## Task list
1. In the article on reselling trademarked goods, which company owns the mark on the AA Note 8™ phone?
2. Write what comes next in the article on reselling trademarked goods, starting right after its last sentence.

+++ Text excerpt +++

Can reselling products get you into trouble? Or, can you stop people from reselling your product? Let’s dig into the spirit of trademark protection and an important rule- The First Sale Doctrine.
Have you ever sold your stuff like bikes or phones on the internet? Have you purchased one? Since the early 2000s when E-commerce platforms have mushroomed, much of the trade has taken place at both brick-and-mortar shops and online stores. Reselling goods, among other things, has become more feasible and convenient than ever before. However, can you sell any goods in any way you like even if it’s trademarked and tagged with “®” and “™”? Will your resale business constitute trademark infringement? Let’s take a look at the following examples.
- Kelly is always unsettled about technology and desperate to keep abreast of new phones. Knowing a new model is coming out, Kelly wants to sell her old phone “AA Note 8™” online as used product to compensate for the upcoming expense. Will Kelly’s sale infringe the mark owner AA Tech Inc’s right?
- Tim has an issue with impulsive buying. On Monday morning, he went out for a cup of coffee but ended up having a brand-new AA Note 8™ in hands. As much as he regretted, within a second, Tom wants to sell the phone online and earmarked it as a brand-new product. Will Tom’s sale infringe the mark owner AA Tech Inc’s right?

+++ Records supplied +++

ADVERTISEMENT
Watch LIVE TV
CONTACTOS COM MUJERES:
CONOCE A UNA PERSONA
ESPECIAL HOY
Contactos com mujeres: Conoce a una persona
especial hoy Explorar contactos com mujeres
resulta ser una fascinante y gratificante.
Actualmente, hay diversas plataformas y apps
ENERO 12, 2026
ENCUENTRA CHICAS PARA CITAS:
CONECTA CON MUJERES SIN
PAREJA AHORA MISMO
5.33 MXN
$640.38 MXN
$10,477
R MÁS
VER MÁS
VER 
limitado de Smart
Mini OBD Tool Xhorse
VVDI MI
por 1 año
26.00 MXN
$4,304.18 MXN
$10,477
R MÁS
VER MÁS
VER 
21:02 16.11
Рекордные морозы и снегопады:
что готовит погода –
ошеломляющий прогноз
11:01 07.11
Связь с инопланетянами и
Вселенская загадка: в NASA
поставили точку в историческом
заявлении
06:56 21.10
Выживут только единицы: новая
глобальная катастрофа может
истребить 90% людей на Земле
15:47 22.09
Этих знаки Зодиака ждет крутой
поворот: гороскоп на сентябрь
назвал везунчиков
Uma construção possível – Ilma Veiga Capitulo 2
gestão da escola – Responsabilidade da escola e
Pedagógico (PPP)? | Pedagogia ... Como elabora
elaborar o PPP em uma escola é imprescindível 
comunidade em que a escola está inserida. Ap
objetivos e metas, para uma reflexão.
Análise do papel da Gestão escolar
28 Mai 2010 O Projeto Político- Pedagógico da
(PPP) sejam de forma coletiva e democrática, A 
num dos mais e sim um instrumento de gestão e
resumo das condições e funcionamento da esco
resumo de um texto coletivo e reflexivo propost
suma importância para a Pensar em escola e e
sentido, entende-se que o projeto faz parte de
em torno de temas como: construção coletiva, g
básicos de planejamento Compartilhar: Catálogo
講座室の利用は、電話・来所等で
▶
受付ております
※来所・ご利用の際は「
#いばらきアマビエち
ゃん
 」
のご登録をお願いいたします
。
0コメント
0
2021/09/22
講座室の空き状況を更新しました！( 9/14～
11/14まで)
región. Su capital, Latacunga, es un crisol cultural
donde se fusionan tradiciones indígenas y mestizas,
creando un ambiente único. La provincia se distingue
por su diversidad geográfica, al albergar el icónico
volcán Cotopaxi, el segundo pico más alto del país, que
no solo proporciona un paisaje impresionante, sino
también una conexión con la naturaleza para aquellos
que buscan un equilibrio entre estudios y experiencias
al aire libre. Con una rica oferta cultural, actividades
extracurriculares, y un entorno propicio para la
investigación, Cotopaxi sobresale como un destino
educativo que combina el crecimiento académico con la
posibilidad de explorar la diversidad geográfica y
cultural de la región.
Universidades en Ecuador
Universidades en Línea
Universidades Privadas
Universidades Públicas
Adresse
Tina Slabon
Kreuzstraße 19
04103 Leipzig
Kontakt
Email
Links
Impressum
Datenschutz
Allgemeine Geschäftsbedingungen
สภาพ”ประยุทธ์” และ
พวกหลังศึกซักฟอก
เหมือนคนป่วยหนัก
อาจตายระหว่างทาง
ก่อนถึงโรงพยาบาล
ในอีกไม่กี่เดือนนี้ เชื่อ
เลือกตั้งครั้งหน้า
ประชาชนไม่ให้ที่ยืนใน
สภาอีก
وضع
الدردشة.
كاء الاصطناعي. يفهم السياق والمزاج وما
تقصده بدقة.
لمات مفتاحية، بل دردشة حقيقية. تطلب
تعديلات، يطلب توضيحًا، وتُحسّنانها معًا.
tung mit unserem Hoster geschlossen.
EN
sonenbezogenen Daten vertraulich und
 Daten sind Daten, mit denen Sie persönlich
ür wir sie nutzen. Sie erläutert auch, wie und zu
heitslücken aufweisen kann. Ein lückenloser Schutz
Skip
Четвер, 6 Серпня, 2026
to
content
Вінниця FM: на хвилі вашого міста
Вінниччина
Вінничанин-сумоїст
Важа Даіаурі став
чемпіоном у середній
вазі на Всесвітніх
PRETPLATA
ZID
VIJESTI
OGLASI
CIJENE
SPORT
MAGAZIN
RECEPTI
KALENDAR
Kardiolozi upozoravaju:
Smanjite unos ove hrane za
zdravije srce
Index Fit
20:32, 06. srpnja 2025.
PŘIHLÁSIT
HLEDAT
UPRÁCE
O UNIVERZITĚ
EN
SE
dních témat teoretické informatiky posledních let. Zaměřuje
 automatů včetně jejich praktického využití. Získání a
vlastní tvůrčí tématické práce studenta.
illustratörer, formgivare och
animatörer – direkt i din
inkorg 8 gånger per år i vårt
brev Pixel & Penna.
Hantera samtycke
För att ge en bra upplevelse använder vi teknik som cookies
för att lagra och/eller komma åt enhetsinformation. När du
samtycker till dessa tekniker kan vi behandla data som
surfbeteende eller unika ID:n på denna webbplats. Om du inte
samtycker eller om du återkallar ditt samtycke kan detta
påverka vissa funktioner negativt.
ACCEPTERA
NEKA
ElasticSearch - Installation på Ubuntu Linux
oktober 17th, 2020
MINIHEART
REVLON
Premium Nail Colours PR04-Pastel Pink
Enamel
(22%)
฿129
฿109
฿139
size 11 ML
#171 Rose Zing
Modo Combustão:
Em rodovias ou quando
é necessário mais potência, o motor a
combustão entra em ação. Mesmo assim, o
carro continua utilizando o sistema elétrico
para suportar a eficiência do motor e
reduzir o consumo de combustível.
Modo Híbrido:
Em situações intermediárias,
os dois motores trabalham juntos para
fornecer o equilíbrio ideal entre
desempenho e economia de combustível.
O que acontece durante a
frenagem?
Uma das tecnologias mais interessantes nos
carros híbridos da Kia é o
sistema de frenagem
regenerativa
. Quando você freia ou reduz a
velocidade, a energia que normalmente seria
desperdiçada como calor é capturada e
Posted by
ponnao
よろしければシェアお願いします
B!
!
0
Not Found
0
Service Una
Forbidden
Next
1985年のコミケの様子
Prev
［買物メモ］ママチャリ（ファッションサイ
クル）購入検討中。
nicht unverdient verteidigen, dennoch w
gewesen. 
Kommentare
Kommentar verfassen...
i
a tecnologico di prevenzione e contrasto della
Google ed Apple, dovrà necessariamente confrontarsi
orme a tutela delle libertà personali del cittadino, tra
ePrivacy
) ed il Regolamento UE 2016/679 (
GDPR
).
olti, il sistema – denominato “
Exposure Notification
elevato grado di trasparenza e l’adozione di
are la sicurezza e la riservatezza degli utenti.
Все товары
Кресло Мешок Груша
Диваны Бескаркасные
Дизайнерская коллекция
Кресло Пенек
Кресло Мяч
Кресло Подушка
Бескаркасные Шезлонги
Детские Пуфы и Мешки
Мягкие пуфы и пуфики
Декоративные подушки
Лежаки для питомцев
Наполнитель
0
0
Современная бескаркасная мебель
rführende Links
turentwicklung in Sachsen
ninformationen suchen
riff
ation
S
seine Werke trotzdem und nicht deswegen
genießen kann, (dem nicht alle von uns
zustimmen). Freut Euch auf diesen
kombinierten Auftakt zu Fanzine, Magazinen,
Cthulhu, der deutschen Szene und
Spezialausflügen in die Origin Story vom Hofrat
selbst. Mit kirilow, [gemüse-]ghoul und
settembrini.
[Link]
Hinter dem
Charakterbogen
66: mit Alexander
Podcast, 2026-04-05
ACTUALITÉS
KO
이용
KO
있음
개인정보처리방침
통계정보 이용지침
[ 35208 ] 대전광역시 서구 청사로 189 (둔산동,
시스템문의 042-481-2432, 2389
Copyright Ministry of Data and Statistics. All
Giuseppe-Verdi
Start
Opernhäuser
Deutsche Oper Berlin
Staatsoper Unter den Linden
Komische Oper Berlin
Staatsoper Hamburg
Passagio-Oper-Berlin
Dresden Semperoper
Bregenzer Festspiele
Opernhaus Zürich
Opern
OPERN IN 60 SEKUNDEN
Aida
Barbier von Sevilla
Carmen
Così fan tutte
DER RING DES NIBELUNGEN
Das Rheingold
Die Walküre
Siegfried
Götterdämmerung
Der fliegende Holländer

+++

## Responses per task
1. AA Tech Inc.

2.
- Bob is fond of AA Tech products and is a maestro of dropshipping. He was somehow able to acquire a batch of brand-new AA Note 8™ at wholesales prince. He now plans to retail it at his online business storefront “Smartphone Bob” for a fortune. Will Bob’s sale infringe the mark owner AA Tech Inc’s right?
The critical mission of Trademark Law is to identify the source of goods and protect owners’ goodwill and reputation from being diluted or tarnished by consumer confusion. It is all about the protection of goodwill and prevention of confusion. When it comes to resale and trademark infringement, one specific rule needs to be taken into account: the first-sale doctrine (or exhaustion rule). The first sale doctrine limits trademark owner’s right by dictating that those who resell genuine trademarked products are generally not liable for trademark infringement. The rationale behind that is the sale of genuine products will not damage owners’ goodwill or cause confusion to consumers.
However, the first sale doctrine does not apply when there is a material difference between resold products and original products. If a resold product is materially different from those sold by the owner, the resold product is not genuine. The material difference exists when a reseller does not maintain the same level of quality control, customer service, warranty, or return policy. These nonphysical characteristics are expected by consumers. If consumers’ expectation falls short with resentment, the reputation, goodwill, and integrity of a brand will decline.
Let’s go back to the previous examples. Kelly’s sale of the phone as a used product might not infringe AA Tech’s right. The phone is genuine. And the buyer knows that the phone was used by Kelly and has no expectation that Kelly would provide the same service as AA Tech will do. The phone is going to be sold as it is. There will be no confusion of the buyer about the source of product and thus no detriment to AA Tech’s goodwill.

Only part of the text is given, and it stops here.